Abstract
Artificial intelligence (AI) plays a crucial role in functional genomic analysis, offering great potential for comprehending biological phenomena such as heredity, development, diseases, and evolution. However, the development of AI models needs substantial labeled data, and these models are typically task-specific with limited generalizability to various applications. Here, we develop Genomics-FM, a genomic vocabulary driven foundation model that enables versatile and label-efficient functional genomic analysis. Specifically, Genomics-FM is first pretrained with ensemble genomic vocabulary on vast unlabelled data to learn comprehensive and generalizable representations and then finetuned with specific genomic vocabulary on limited labeled data to selectively activate and adapt the pretraining knowledge for specific tasks. We show that Genomics-FM significantly reduces the dependence on labeled data, and demonstrates the capability to outperform existing models across a comprehensive suite of tasks including genome annotation, epigenomic and expression profile prediction, and variant effect assessment.
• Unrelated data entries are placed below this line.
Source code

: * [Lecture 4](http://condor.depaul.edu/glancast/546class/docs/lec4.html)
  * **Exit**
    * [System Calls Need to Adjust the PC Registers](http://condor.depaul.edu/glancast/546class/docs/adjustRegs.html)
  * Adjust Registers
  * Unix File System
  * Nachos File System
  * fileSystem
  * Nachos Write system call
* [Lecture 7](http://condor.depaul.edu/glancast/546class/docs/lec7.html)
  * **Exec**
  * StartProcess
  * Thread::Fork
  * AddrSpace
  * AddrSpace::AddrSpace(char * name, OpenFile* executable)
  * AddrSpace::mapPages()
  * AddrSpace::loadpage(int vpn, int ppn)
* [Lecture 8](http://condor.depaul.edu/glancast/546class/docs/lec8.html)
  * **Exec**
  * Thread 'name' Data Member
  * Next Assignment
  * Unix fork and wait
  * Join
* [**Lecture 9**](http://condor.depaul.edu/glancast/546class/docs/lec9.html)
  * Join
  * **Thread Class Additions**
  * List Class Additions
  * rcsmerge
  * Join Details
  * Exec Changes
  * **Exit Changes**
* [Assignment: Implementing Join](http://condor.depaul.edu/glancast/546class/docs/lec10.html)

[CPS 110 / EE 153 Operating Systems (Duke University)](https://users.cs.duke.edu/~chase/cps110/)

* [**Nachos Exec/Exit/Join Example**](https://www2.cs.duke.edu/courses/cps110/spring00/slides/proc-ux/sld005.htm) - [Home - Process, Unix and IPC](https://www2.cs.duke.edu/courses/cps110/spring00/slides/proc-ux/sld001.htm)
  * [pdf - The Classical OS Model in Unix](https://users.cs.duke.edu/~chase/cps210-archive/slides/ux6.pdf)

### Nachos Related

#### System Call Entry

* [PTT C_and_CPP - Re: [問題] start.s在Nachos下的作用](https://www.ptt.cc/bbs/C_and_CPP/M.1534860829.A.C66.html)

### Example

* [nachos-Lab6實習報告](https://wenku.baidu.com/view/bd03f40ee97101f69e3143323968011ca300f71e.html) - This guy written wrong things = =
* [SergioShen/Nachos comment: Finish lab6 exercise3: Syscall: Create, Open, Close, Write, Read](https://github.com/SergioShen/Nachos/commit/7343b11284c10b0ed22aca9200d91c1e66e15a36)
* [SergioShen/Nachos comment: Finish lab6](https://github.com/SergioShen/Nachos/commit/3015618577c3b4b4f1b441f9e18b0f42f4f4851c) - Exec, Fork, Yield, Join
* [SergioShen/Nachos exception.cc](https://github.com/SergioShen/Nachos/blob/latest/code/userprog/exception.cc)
Remarkably, Genomics-FM even shows impressive zero-shot predictive capabilities across diverse species and tissues and exhibits noticeable adaptability to RNA-related tasks. With feasibility in data scarcity and even cross-domain biological scenarios, Genomics-FM will promote the broad application of AI and empower researchers to tackle previously insurmountable challenges, paving the way for groundbreaking research and discoveries.
Competing Interest Statement
The authors have declared no competing interest.